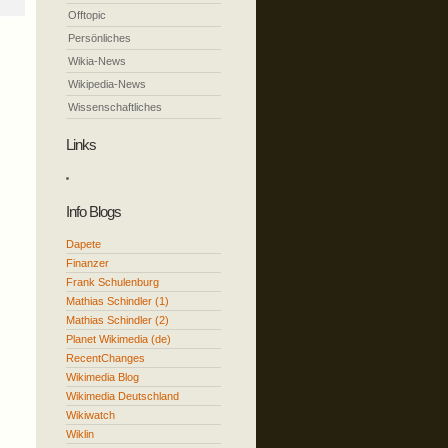
Offtopic
Persönliches
Wikia-News
Wikipedia-News
Wissenschaftliches
Links
Info Blogs
Dapete
Finanzer
Frank Schulenburg
Mathias Schindler (1)
Mathias Schindler (2)
Planet Wikimedia (de)
RecentChanges
Wikimedia Blog
Wikimedia Deutschland
Wikiwatch
Wiklin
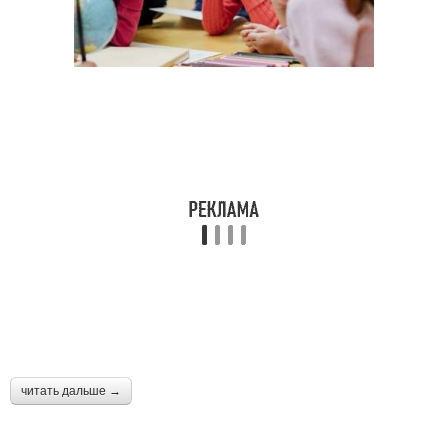
читать дальше →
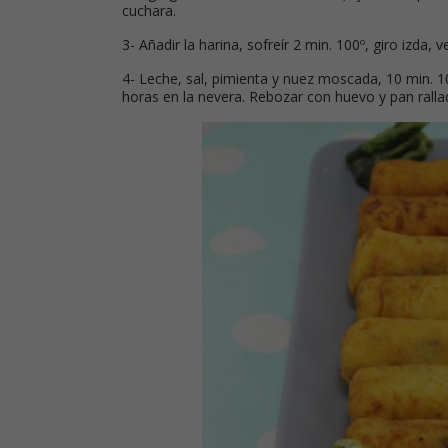
cuchara.
3- Añadir la harina, sofreír 2 min. 100º, giro izda,
4- Leche, sal, pimienta y nuez moscada, 10 min. 100
horas en la nevera. Rebozar con huevo y pan rallad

= = = = =

• [ACTION ITEM]
All of the data should come back exactly as written, but without pictures.

• [PROBLEM SOLUTION]
Offtopic
Persönliches
Wikia-News
Wikipedia-News
Wissenschaftliches
Links
Info Blogs
Dapete
Finanzer
Frank Schulenburg
Mathias Schindler (1)
Mathias Schindler (2)
Planet Wikimedia (de)
RecentChanges
Wikimedia Blog
Wikimedia Deutschland
Wikiwatch
Wiklin
читать дальше →
cuchara.
3- Añadir la harina, sofreír 2 min. 100º, giro izda,
4- Leche, sal, pimienta y nuez moscada, 10 min. 100
horas en la nevera. Rebozar con huevo y pan rallad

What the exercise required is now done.